▶ _REQUIRED ACTION_: From the records below, please print only the lines from the one containing "middle dip: (1522, 1073)" through the one containing "pinky tip: (325, 319)", both included. Skip the pictures.
[[ DATA FOR PROCESSING, beginning ]]
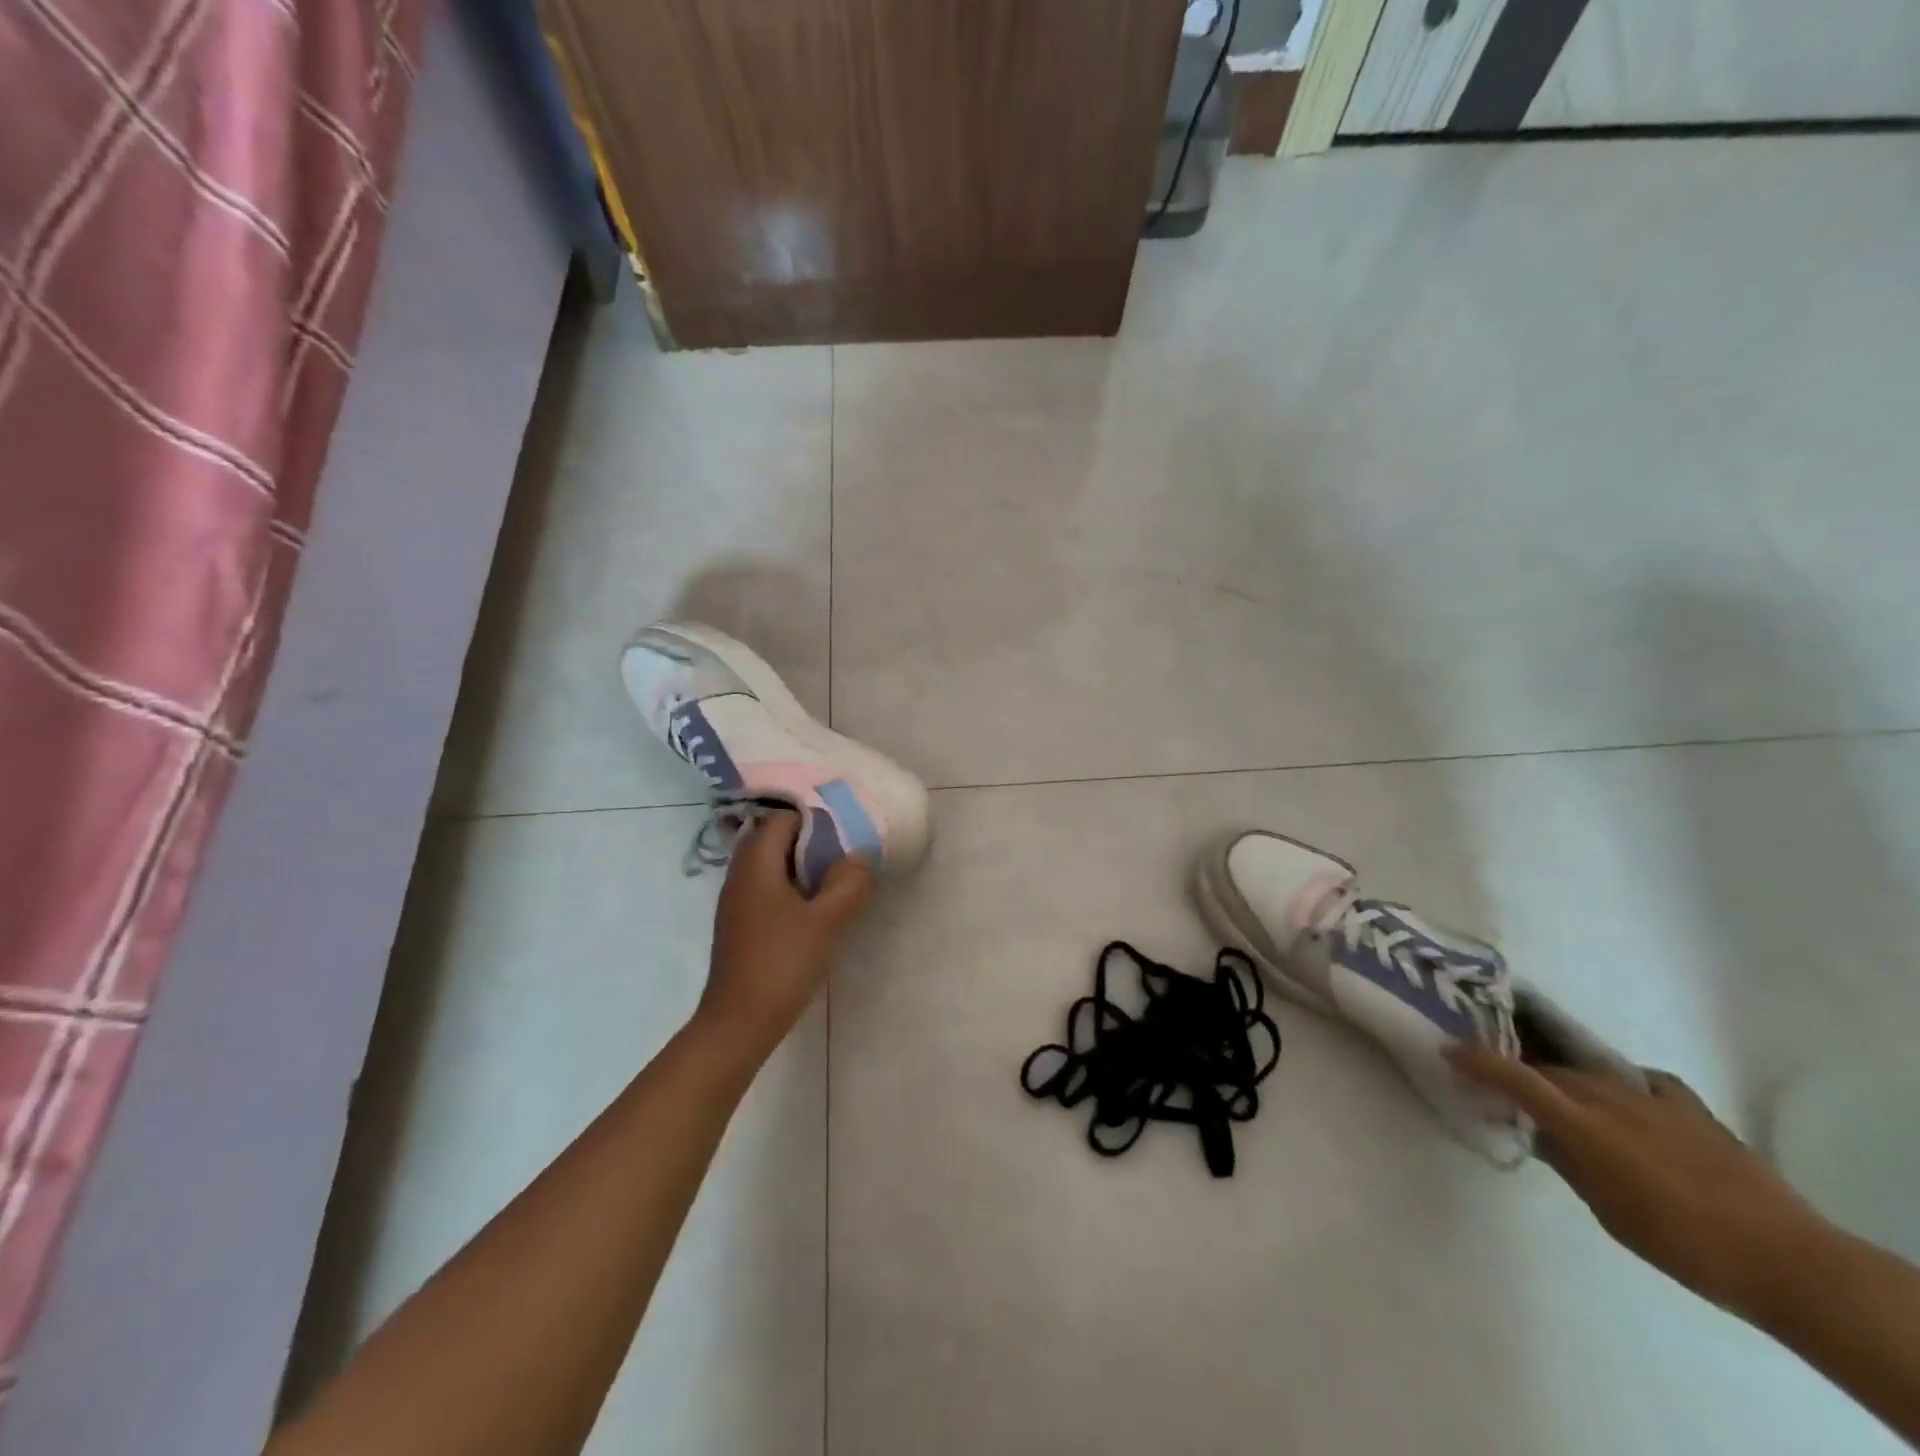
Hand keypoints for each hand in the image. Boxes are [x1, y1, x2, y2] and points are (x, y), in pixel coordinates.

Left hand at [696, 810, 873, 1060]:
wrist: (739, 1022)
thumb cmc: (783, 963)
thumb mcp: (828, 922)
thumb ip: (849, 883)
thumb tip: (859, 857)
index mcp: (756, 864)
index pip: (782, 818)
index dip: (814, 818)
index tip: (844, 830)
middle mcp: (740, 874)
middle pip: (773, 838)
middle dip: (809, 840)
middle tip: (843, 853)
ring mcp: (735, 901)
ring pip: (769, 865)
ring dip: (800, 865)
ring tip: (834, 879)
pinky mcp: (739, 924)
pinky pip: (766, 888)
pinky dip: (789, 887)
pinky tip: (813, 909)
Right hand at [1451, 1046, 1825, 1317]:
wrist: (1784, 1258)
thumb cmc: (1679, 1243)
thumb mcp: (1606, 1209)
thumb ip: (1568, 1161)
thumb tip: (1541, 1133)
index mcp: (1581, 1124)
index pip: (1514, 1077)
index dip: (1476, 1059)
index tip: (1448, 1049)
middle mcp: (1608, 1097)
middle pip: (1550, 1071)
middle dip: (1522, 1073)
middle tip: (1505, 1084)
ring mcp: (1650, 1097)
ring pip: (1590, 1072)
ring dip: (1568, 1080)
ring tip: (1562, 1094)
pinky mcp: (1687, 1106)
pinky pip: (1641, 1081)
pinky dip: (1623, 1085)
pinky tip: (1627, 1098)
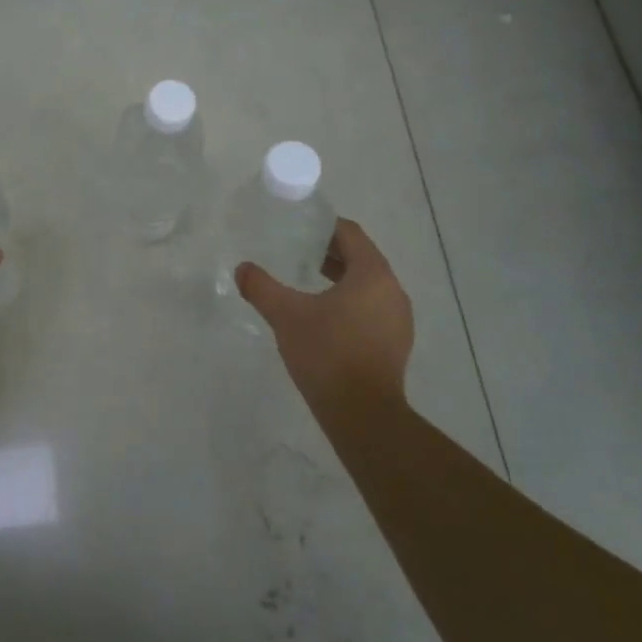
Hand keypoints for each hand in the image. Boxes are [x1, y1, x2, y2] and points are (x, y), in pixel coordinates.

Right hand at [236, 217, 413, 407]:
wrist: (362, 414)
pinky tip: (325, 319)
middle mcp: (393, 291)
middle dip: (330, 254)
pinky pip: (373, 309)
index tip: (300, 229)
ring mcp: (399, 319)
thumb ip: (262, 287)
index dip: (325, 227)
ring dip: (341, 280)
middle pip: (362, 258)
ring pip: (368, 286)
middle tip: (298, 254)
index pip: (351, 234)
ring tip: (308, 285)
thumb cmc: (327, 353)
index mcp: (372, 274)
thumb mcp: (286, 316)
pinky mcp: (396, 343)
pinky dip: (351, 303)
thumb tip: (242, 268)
[[ DATA FOR PROCESSING, end ]]
▶ _ANSWER SPACE_:
middle dip: (1522, 1073)
middle tip: (1505, 1084)
ring mcp: (1650, 1097)
ring pip: (1590, 1072)
ring dip: (1568, 1080)
ring tip: (1562, 1094)
pinky mcp: (1687, 1106)
pinky pip: (1641, 1081)
pinky dip: (1623, 1085)
pinky tip: (1627, 1098)
Hand keypoints for each hand in the image. Boxes are [x1, y1, x2, y2] and points are (x, y), in pixel coordinates.

Right hand at [236, 217, 413, 407]:
wrist: (362, 414)
pinky tip: (325, 319)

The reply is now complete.